%%
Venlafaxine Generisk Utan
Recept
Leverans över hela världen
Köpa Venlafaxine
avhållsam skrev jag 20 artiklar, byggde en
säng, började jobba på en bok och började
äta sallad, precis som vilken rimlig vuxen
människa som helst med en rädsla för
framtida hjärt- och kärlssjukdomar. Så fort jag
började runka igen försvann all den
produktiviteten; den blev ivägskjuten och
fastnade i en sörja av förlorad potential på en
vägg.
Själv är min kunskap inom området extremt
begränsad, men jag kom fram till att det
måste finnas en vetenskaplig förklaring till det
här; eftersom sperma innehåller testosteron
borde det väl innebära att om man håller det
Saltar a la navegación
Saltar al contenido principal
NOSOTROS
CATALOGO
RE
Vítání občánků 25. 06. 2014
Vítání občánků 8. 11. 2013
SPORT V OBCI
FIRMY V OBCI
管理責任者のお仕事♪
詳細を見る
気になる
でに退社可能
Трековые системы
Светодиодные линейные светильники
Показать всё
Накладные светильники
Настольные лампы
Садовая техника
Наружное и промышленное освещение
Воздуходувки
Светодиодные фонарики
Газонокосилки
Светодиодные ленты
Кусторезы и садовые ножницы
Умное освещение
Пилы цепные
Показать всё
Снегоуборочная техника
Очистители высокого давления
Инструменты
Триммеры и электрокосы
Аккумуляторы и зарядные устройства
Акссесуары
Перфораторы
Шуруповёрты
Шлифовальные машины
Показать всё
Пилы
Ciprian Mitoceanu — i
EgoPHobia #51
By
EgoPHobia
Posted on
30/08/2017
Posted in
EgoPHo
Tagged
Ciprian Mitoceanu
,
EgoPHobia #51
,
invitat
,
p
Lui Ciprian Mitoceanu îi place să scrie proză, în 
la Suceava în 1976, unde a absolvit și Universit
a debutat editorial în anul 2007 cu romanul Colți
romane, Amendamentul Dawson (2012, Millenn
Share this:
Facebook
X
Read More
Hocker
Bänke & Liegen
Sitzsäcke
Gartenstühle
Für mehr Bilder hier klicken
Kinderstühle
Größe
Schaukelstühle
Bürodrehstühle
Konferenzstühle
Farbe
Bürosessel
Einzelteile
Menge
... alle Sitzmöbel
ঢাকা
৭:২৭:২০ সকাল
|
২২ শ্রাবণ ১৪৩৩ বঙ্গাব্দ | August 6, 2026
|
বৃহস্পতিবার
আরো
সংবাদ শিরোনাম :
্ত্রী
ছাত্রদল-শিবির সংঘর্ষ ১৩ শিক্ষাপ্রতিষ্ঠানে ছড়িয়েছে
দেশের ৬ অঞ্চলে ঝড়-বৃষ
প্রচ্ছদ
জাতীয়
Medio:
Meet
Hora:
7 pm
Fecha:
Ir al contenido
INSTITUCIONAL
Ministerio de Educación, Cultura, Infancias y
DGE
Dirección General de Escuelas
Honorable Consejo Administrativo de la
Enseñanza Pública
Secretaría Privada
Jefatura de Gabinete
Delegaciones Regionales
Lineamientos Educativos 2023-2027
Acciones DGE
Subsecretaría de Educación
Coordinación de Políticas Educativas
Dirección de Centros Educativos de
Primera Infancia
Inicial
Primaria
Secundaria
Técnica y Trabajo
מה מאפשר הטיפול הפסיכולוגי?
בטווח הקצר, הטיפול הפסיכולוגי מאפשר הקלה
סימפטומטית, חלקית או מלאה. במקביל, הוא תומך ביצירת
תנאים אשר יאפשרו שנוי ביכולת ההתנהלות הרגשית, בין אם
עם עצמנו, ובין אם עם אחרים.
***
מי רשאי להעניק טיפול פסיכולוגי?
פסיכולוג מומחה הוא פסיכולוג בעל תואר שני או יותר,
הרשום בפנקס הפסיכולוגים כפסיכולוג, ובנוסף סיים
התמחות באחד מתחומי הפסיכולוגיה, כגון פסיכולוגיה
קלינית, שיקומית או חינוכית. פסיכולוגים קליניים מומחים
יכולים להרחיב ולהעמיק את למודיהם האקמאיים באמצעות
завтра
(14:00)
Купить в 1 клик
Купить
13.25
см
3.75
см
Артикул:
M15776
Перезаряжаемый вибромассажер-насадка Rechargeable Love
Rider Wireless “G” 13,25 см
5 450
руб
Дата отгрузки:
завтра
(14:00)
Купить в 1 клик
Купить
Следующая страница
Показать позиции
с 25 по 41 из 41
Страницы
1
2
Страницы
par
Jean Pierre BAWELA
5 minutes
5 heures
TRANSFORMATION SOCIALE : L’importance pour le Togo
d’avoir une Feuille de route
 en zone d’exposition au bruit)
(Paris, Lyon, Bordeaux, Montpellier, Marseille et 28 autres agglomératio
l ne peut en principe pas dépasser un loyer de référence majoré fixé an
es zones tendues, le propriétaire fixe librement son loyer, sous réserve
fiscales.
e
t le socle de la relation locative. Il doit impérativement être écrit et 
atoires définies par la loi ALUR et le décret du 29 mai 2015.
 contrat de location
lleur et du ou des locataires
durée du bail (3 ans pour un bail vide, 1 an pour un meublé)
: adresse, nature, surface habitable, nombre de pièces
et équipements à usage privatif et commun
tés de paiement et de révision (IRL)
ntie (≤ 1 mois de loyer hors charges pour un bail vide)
%%
Convert every line of the data above into a single numbered list, omitting any blank lines.

1. Venlafaxine Generisk Utan
2. Recept
3. Leverans över hela världen
4. Köpa Venlafaxine
5. avhållsam skrev jag 20 artiklar, byggde en
6. säng, började jobba på en bok och började
7. äta sallad, precis som vilken rimlig vuxen
8. människa som helst med en rädsla för
9. framtida hjärt- och kärlssjukdomar. Så fort jag
10. började runka igen försvann all den
11. produktiviteten; den blev ivägskjuten och
12. fastnade i en sörja av förlorad potential på en
13. vägg.
14. Själv är min kunskap inom området extremt
15. begränsad, men jag kom fram till att det
16. måste finnas en vetenskaplig förklaring till det
17. här; eftersom sperma innehåller testosteron
18. borde det väl innebära att om man håller det
19. Saltar a la navegación
20. Saltar al contenido principal
21. NOSOTROS
22. CATALOGO
23. RE
24. Vítání občánků 25. 06. 2014
25. Vítání občánků 8. 11. 2013
26. SPORT V OBCI
27. FIRMY V OBCI
28. 管理責任者のお仕事♪
29. 詳細を見る
30. 気になる
31. でに退社可能
32. Трековые системы
33. Светодиодные линейные светильники
34. Показать всё
35. Накладные светильники
36. Настольные лампы
37. Садовая техника
38. Наружное и промышленное освещение
39. Воздуходувки
40. Светодиодные фонарики
41. Газонокосилки
42. Светодиодные ленты
43. Кусторезы и садовые ножницы
44. Умное освещение
45. Пилы цепные
46. Показать всё
47. Снегоуборочная техника
48. Очистители высокого давления
49. Инструменты
50. Триммеры и электрокосы
51. Аккумуляторы и зарядные устройства
52. Акссесуары
53. Перфораторы
54. Шуруповёрты
55. Шлифовальные машины
56. Показать всё
57. Пилы
58. Ciprian Mitoceanu — i
59. EgoPHobia #51
60. By
61. EgoPHobia
62. Posted on
63. 30/08/2017
64. Posted in
65. EgoPHo
66. Tagged
67. Ciprian Mitoceanu
68. ,
69. EgoPHobia #51
70. ,
71. invitat
72. ,
73. p
74. Lui Ciprian Mitoceanu îi place să scrie proză, în 
75. la Suceava în 1976, unde a absolvit și Universit
76. a debutat editorial în anul 2007 cu romanul Colți
77. romane, Amendamentul Dawson (2012, Millenn
78. Share this:
79. Facebook
80. X
81. Read More
82. Hocker
83. Bänke & Liegen
84. Sitzsäcke
85. Gartenstühle
86. Für mehr Bilder hier klicken
87. Kinderstühle
88. Größe
89. Schaukelstühle
90. Bürodrehstühle
91. Konferenzstühle
92. Farbe
93. Bürosessel
94. Einzelteile
95. Menge
96. ... alle Sitzmöbel
97. ঢাকা
98. ৭:২৭:২০ সকাল
99. |
100. ২২ শ্রাবণ ১৪৩৩ বঙ্গাব্দ | August 6, 2026
101. |
102. বৃহস্পতিবার
103. আরো
104. সংবাদ শিরোনাম :
105. ্ত্রী
106. ছাত্রদল-শিবির সংঘর্ষ ১৩ শিক্ষাপ্রতিষ্ঠানে ছড়িয়েছে
107. দেশের ৬ অঞ্চলে ঝড়-বৃষ
108. প্রচ্ছদ
109. জাতীয়
110. Medio:
111. Meet
112. Hora:
113. 7 pm
114. Fecha:
115. Ir al contenido
116. INSTITUCIONAL
117. Ministerio de Educación, Cultura, Infancias y
118. DGE
119. Dirección General de Escuelas
120. Honorable Consejo Administrativo de la
121. Enseñanza Pública
122. Secretaría Privada
123. Jefatura de Gabinete
124. Delegaciones Regionales
125. Lineamientos Educativos 2023-2027
126. Acciones DGE
127. Subsecretaría de Educación
128. Coordinación de Políticas Educativas
129. Dirección de Centros Educativos de
130. Primera Infancia
131. Inicial
132. Primaria
133. Secundaria
134. Técnica y Trabajo
135. מה מאפשר הטיפול הפסיכולוגי?
136. בטווח הקצר, הטיפול הפסיכולוגי מאפשר הקלה
137. סימפטומטית, חלקית או מלאה. במקביל, הוא תומך ביצירת
138. תנאים אשר יאפשרו שנוי ביכולת ההתנהלות הרגשית, בין אם
139. עם עצמנו, ובין אם עם אחרים.
140. ***
141. מי רשאי להעניק טיפול פסיכולוגי?
142. פסיכולוג מומחה הוא פסיכולוג בעל תואר שני או יותר,
143. הרשום בפנקס הפסיכולוגים כפסיכולוג, ובנוסף סיים
144. התמחות באחד מתחומי הפסיכולוגיה, כגון פסיכולוגיה
145. קלינית, שיקומית או חינוכית. פסיכולוגים קליניים מומחים
146. יכולים להרחיב ולהעמיק את למודיהם האקמאיים באמצעות
147. завтра
148. (14:00)
149. Купить в 1 клик
150. Купить
151. 13.25
152. см
153. 3.75
154. см
155. Артикул:
156. M15776
157. Перезаряжаемый вибромассажер-насадка Rechargeable Love
158. Rider Wireless “G” 13,25 см
159. 5 450
160. руб
161. Дата отгрузки:
162. завтра
163. (14:00)
164. Купить в 1 клик
165. Купить
166. Следующая страница
167. Показать позиции
168. с 25 по 41 из 41
169. Страницы
170. 1
171. 2
172. Страницы
173. par
174. Jean Pierre BAWELA
175. 5 minutes
176. 5 heures
177. TRANSFORMATION SOCIALE : L’importance pour le Togo
178. d’avoir une Feuille de route
179.  en zone d’exposition au bruit)
180. (Paris, Lyon, Bordeaux, Montpellier, Marseille et 28 autres agglomératio
181. l ne peut en principe pas dépasser un loyer de référence majoré fixé an
182. es zones tendues, le propriétaire fixe librement son loyer, sous réserve
183. fiscales.
184. e
185. t le socle de la relation locative. Il doit impérativement être écrit et 
186. atoires définies par la loi ALUR et le décret du 29 mai 2015.
187.  contrat de location
188. lleur et du ou des locataires
189. durée du bail (3 ans pour un bail vide, 1 an pour un meublé)
190. : adresse, nature, surface habitable, nombre de pièces
191. et équipements à usage privatif et commun
192. tés de paiement et de révision (IRL)
193. ntie (≤ 1 mois de loyer hors charges pour un bail vide)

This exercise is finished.